In the present case, the Company and its Liquidator, while agreeing that they must, in the usual way, prove the elements of the causes of action alleged on the balances of probabilities, pointed to special considerations where liquidators with no first hand knowledge of relevant events seek recovery for the benefit of a company’s estate.

In its decision, the Court observed a distinction between a liquidator’s onus of proof and onus of adducing evidence, citing the judgment of Campbell J in Hawksford v Hawksford [2005] NSWSC 463 (a case concerning challenge to a solicitors retainer):

“The distinction between an onus of proof and an onus of adducing evidence is of particular relevance in the present situation. Where party A has the legal onus of proving a negative proposition, and relevant facts are peculiarly in the knowledge of party B or where party B has the greater means to produce the evidence relating to those facts, then provided party A establishes sufficient evidence from which the negative proposition may be inferred, party B then comes under an evidential burden, or an onus of adducing evidence.”

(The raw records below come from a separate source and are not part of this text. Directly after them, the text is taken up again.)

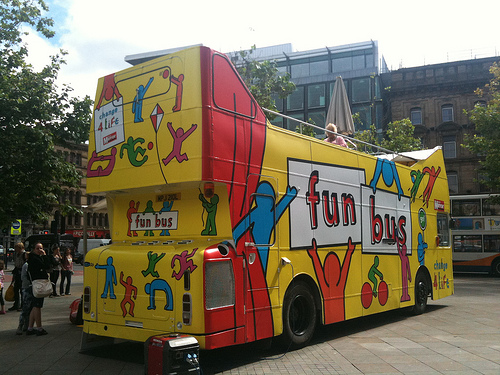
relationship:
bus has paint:
[72, 46, 455, 358] [123, 131, 188, 180]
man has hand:
[28, 225, 90, 295] [30, 249, 39, 257]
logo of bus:
[297, 156, 394, 204] [72, 46, 455, 358]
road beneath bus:
[351, 312, 408, 347] [72, 46, 455, 358]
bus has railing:
[72, 46, 455, 358] [261, 97, 327, 132]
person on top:
[309, 111, 354, 128] [158, 49, 404, 286]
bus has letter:
[72, 46, 455, 358] [254, 171, 399, 270]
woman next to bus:
[21, 240, 52, 337] [72, 46, 455, 358]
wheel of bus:
[278, 280, 320, 346] [72, 63, 481, 375]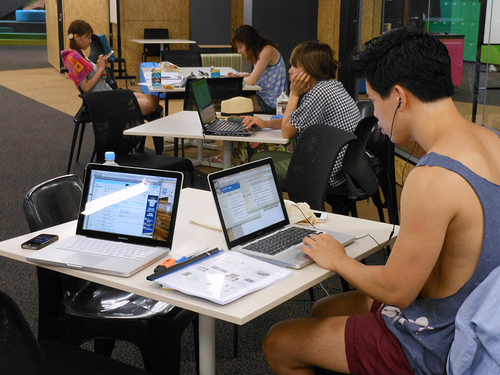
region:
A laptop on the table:
[23, 153, 189, 283]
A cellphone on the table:
[19, 229, 61, 251]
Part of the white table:
[243, 304, 253, 313]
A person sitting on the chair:
[260, 22, 499, 372]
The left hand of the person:
[298, 226, 352, 267]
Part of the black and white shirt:
[326, 98, 345, 120]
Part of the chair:
[37, 189, 57, 209]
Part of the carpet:
[11, 108, 48, 148]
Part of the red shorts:
[374, 337, 385, 364]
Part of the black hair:
[385, 42, 435, 70]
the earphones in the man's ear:
[292, 98, 416, 258]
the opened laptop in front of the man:
[207, 155, 354, 270]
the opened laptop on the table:
[25, 163, 182, 278]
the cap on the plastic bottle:
[105, 150, 115, 160]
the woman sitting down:
[61, 20, 166, 154]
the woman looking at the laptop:
[190, 38, 358, 186]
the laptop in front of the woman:
[190, 75, 255, 135]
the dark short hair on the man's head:
[352, 24, 453, 103]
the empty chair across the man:
[22, 170, 199, 373]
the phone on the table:
[20, 231, 59, 251]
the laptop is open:
[194, 141, 382, 301]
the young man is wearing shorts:
[294, 278, 414, 373]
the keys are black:
[243, 218, 336, 266]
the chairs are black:
[1, 157, 179, 351]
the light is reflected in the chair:
[77, 284, 149, 324]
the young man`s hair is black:
[337, 17, 454, 104]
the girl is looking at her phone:
[25, 0, 142, 91]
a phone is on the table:
[12, 222, 70, 257]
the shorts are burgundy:
[297, 300, 407, 371]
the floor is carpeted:
[7, 92, 67, 167]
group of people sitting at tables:
[40, 2, 489, 362]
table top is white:
[13, 120, 404, 360]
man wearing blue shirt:
[371, 130, 498, 353]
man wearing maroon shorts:
[324, 269, 427, 373]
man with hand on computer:
[254, 202, 358, 286]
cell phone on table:
[20, 206, 61, 270]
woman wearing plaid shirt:
[268, 62, 392, 174]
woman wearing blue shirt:
[240, 42, 295, 113]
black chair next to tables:
[239, 106, 365, 230]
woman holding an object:
[55, 15, 154, 130]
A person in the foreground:
[251, 22, 498, 373]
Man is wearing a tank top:
[315, 17, 497, 374]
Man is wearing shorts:
[328, 281, 431, 373]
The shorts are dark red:
[328, 284, 425, 372]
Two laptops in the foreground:
[22, 141, 364, 286]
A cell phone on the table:
[6, 225, 60, 265]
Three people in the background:
[45, 2, 365, 209]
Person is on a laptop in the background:
[173, 40, 358, 202]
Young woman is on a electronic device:
[46, 13, 165, 156]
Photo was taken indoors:
[2, 3, 497, 373]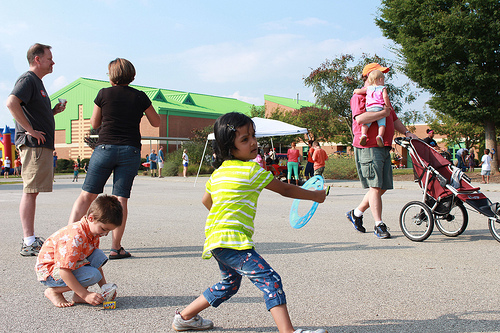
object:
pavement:
[316, 241, 394, 331]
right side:
[365, 1, 500, 333]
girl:
[353, 71, 392, 148]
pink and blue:
[362, 86, 388, 128]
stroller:
[394, 137, 500, 242]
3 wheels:
[399, 196, 500, 242]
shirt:
[201, 159, 275, 259]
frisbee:
[289, 175, 325, 229]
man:
[6, 42, 65, 257]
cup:
[58, 98, 66, 109]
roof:
[83, 77, 316, 117]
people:
[253, 140, 328, 186]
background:
[0, 0, 500, 163]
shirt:
[93, 84, 151, 149]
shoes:
[345, 209, 390, 239]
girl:
[170, 112, 326, 333]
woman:
[68, 59, 162, 260]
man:
[345, 62, 418, 239]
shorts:
[19, 144, 54, 193]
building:
[0, 75, 469, 174]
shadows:
[94, 228, 500, 333]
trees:
[370, 0, 499, 173]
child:
[34, 194, 123, 308]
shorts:
[82, 144, 142, 198]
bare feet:
[44, 289, 89, 308]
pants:
[354, 147, 395, 191]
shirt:
[35, 213, 100, 281]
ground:
[0, 175, 500, 333]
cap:
[362, 63, 390, 78]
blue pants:
[362, 106, 386, 127]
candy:
[99, 281, 117, 309]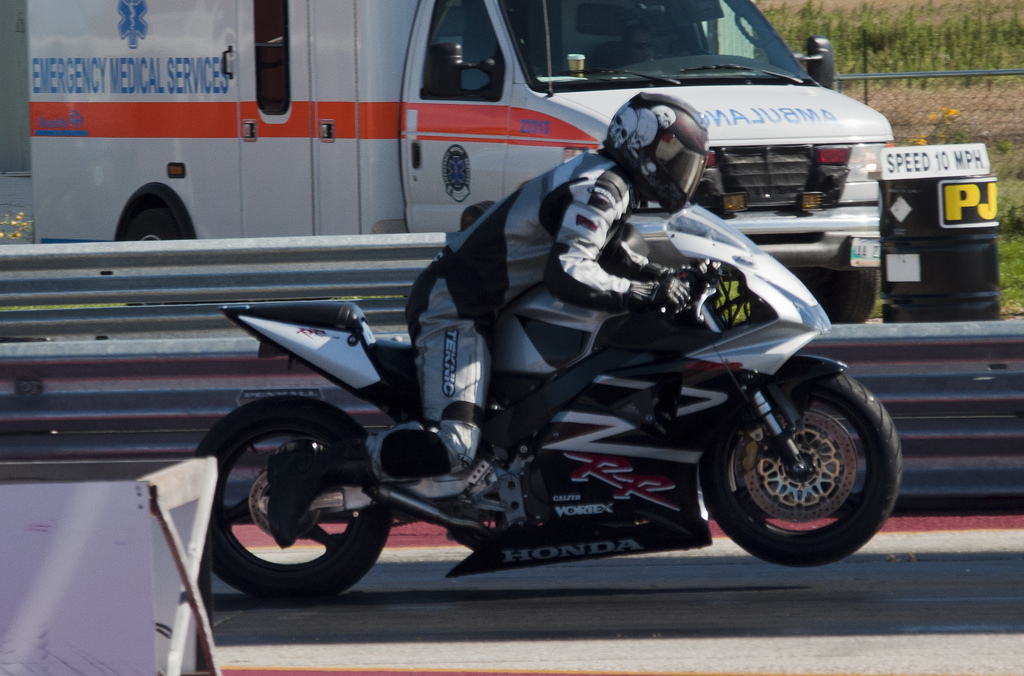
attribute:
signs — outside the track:
[867, 137, 1002, 192]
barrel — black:
[884, 161, 1012, 317]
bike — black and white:
[196, 202, 899, 604]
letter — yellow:
[944, 185, 975, 224]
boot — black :
[233, 436, 376, 543]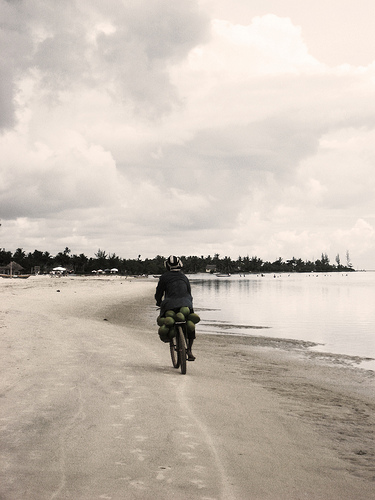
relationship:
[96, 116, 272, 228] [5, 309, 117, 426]
sky above sand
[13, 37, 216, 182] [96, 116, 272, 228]
clouds are in sky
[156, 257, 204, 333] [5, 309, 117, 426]
man rides on sand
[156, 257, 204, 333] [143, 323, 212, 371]
man rides bike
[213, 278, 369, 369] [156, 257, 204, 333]
water next to man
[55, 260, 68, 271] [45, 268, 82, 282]
roof on top of house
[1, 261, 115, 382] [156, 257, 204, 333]
beach next to man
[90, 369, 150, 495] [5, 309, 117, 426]
footprints along sand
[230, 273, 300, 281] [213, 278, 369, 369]
people playing in water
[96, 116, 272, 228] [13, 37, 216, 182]
sky has clouds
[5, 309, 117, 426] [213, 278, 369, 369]
sand next to water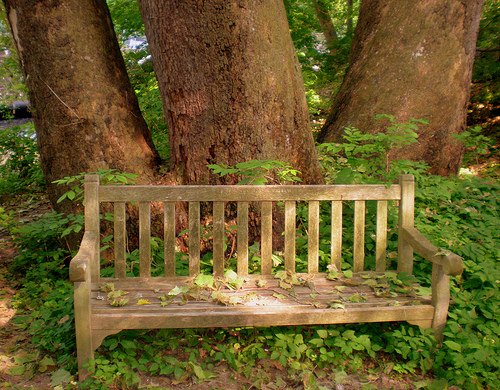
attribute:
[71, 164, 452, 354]
bench — vacant, brown, wooden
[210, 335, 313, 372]
plant — green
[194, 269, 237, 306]
leaves — scattered, green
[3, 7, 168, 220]
tree — here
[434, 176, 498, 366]
foliage — green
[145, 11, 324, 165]
trunk — brown, large, thick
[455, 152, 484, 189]
sun — shining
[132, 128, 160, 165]
bark — missing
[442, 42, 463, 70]
moss — growning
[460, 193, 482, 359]
ivy — growing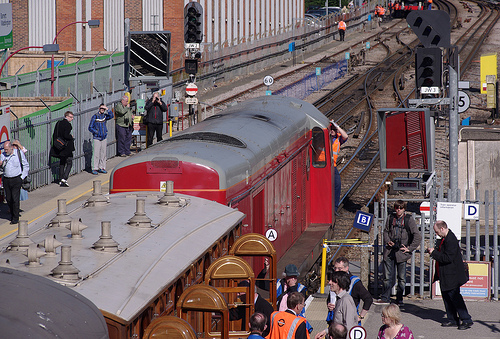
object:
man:
[88, 103, 114, 175]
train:
[0, 95, 334, 339]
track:
[311, 0, 500, 265]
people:
[0, 140, 30, 225]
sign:
[440, 90, 470, 113]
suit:
[51, 118, 76, 182]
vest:
[264, 309, 308, 339]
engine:
[109, 95, 332, 278]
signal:
[414, 47, 443, 173]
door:
[309, 115, 335, 227]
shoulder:
[92, 112, 101, 119]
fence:
[0, 84, 158, 203]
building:
[5, 0, 304, 77]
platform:
[0, 18, 410, 259]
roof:
[109, 95, 330, 192]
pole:
[448, 65, 459, 203]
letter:
[453, 96, 466, 106]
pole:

Relevant to the present circumstances, the judgment of Beazley P in Crowe-Maxwell v Frost (2016) 91 NSWLR 414 concerning uncommercial transactions and unreasonable director related transactions, is also helpful in identifying the circumstances in which a defendant may be said to bear an ‘onus’ or ‘evidentiary onus’ of raising some commercial explanation for the transaction.

This article was written by Wayne Jenvey, Partner and Laura Morrissey, Solicitor, in our Brisbane office. Publication Editor: Grant Whatley.

1 In the matter of ACN 092 745 330 at [66] – [77].

2 Bayley & Associates Pty Ltd v DBR Australia Pty Ltd [2013] FCA 1341.

3 In the matter of ACN 092 745 330 at [122].

4 Note: A more complete analysis of these provisions can be found in Vasudevan & Ors v Becon Constructions (Australia) Pty Ltd & Anor [2014] VSCA 14, wherein the Court considered the interpretation of the phrase “for the benefit of” within s 588FDA, and rejected the notion that the benefit had to be one of a direct nature.